17:15 〜 19:15
[PEM10-P24] Development and Evaluation of Ionospheric Data Assimilation Model Using GAIA
キーワード:データ同化、電離圏、熱圏、宇宙天気
Prediction of the earth’s ionosphere and thermosphere is an important topic of space weather research, since the variation in these regions have impacts on the GNSS applications and communications as well as satellite operations. For the purpose of upper atmospheric prediction, we are developing a data assimilative model using a whole atmosphere-ionosphere model called GAIA (Ground-to-topside model of Atmosphere and Ionosphere for Aeronomy) and ionospheric observations such as TEC (total electron content) derived from GNSS receivers and radio occultation measurements by FORMOSAT/COSMIC satellites.

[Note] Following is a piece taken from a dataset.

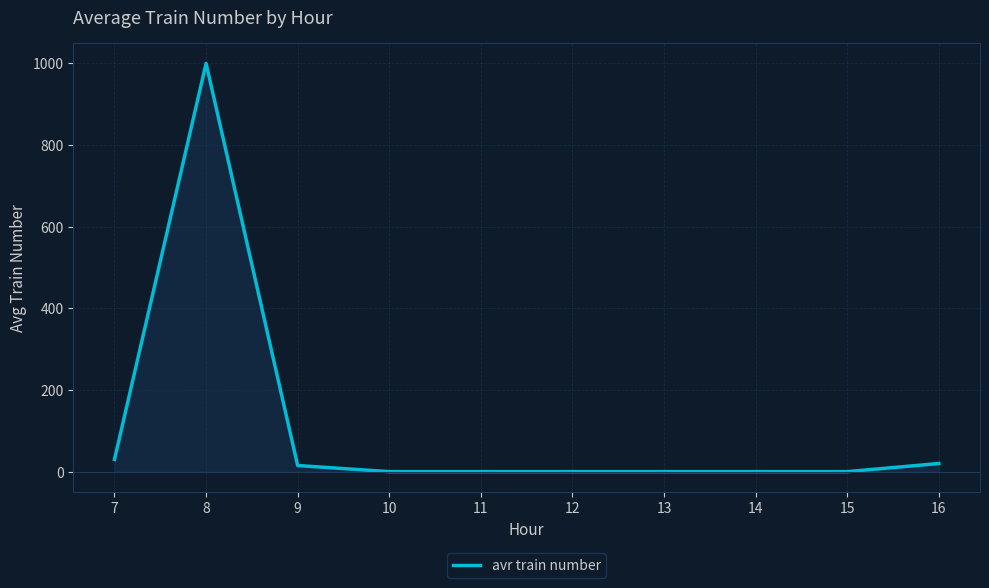

Read the value at 8, to the nearest 10.

1000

We adopted a data assimilation platform, DART, developed by NCAR, which provides ensemble Kalman filter approach. The approach calculates the most probable solution considering the observation errors and model uncertainties. It is necessary for the approach to be effective so that the model uncertainty is well reproduced by the ensemble. For this reason, we first extracted uncertain parameters used in GAIA that lead to the uncertainty of model outputs and then derived the covariance between the parameters and ionospheric observations. Based on the analysis, we constructed an ionospheric data assimilation model.